Document excerpt.
UNCF represents a broad range of HBCUs and predominantly Black institutions (PBIs) and plans to expand to include more than 50 institutions in 2023. Ed Smith-Lewis, the head of the UNCF Institute for Capacity Building and the organization's vice president of strategic partnerships and institutional programs, pointed out that the schools UNCF supports have always done a lot more with a lot less.
"They graduate more Black students who go on to lift, not only their families, but entire communities," he said. "Now, we're about to show the world just how much Black colleges and universities can teach the rest of higher education to support the success of all their students in institutionalizing educational equity."
The AASCU also heralded the foundation’s investment.
"The level of support is significant and means that AASCU member institutions will continue to lead the nation on postsecondary student success for America’s new majority at state colleges and universities," AASCU President Mildred García said in a statement.

Problems to solve.
1. Render the stretch of the records from the line containing "scientific name: Gompholobium scabrum" through the line containing "scientific name: Colias philodice" as a JSON list of strings, one string per line, with blank lines left out.
2. Carry the text on foundation support for UNCF and AASCU institutions forward from its last sentence.
The text and the records are unrelated to each other.

The input.
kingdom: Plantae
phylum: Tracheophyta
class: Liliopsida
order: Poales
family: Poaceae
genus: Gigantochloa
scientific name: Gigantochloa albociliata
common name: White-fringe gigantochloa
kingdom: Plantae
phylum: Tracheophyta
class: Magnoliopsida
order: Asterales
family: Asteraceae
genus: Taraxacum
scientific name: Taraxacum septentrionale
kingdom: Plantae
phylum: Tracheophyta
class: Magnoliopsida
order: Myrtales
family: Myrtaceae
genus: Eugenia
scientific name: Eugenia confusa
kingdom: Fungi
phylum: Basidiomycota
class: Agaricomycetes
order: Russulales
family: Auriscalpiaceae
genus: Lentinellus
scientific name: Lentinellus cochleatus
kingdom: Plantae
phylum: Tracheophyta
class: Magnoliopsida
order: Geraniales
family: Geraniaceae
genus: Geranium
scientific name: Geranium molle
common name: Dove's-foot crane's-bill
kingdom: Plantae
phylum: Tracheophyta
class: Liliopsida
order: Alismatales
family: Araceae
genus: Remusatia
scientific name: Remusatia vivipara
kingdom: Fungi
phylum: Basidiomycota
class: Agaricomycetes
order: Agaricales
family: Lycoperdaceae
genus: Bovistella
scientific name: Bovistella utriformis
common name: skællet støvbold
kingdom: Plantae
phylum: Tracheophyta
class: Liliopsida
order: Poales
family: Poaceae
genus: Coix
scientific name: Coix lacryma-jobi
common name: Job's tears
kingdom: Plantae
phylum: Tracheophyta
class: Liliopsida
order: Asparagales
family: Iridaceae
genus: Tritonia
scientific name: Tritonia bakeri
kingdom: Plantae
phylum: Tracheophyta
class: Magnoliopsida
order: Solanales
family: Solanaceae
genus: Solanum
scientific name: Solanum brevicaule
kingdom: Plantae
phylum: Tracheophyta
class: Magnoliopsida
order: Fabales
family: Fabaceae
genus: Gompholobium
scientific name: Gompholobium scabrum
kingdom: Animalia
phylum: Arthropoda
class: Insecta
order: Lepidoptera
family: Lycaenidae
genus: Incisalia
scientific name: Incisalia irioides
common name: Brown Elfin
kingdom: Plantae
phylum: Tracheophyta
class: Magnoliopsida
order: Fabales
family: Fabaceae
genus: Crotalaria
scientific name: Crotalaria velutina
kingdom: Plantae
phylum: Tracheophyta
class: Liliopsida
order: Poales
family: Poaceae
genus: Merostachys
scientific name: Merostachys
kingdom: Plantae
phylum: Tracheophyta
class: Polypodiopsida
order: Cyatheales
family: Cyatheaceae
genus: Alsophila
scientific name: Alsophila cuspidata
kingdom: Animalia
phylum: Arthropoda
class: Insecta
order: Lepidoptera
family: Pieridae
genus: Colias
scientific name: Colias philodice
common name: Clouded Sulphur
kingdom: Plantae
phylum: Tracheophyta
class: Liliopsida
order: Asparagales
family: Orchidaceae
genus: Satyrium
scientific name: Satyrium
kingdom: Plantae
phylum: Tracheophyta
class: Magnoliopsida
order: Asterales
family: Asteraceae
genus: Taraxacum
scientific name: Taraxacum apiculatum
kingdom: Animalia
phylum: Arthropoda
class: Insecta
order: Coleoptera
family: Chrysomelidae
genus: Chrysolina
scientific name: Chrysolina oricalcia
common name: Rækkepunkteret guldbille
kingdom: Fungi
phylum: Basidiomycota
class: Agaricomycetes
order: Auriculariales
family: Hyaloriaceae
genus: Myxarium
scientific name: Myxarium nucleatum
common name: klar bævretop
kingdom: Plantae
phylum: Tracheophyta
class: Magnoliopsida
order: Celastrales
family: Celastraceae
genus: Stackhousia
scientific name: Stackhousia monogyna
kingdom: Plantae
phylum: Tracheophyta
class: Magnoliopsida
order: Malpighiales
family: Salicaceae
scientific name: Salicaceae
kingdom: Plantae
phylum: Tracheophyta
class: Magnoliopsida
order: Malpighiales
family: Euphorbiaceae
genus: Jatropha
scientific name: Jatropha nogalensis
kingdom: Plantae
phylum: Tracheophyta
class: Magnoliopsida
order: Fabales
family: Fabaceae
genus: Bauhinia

The responses.
1.
[
  "scientific name: Gompholobium scabrum",
  "kingdom: Animalia",
  "phylum: Arthropoda",
  "class: Insecta",
  "order: Lepidoptera",
  "family: Lycaenidae",
  "genus: Incisalia",
  "scientific name: Incisalia irioides",
  "common name: Brown Elfin",
  "kingdom: Plantae",
  "phylum: Tracheophyta",
  "class: Magnoliopsida",
  "order: Fabales",
  "family: Fabaceae",
  "genus: Crotalaria",
  "scientific name: Crotalaria velutina",
  "kingdom: Plantae",
  "phylum: Tracheophyta",
  "class: Liliopsida",
  "order: Poales",
  "family: Poaceae",
  "genus: Merostachys",
  "scientific name: Merostachys",
  "kingdom: Plantae",
  "phylum: Tracheophyta",
  "class: Polypodiopsida",
  "order: Cyatheales",
  "family: Cyatheaceae",
  "genus: Alsophila",
  "scientific name: Alsophila cuspidata",
  "kingdom: Animalia",
  "phylum: Arthropoda",
  "class: Insecta",
  "order: Lepidoptera",
  "family: Pieridae",
  "genus: Colias",
  "scientific name: Colias philodice"
]

2.
It has already selected 19 institutions to participate in its Student Success Equity Intensive (SSEI), which accelerates institutional transformation by providing customized support for making data-informed decisions grounded in students’ realities.
"For over 50 years, AASCU has partnered with member institutions to deliver on America’s promise of access, affordability, and educational opportunity," said García. "The Student Success Equity Intensive articulates an equity imperative to help everyone see their role in ensuring success for Black, Latinx, Indigenous, and low-income students."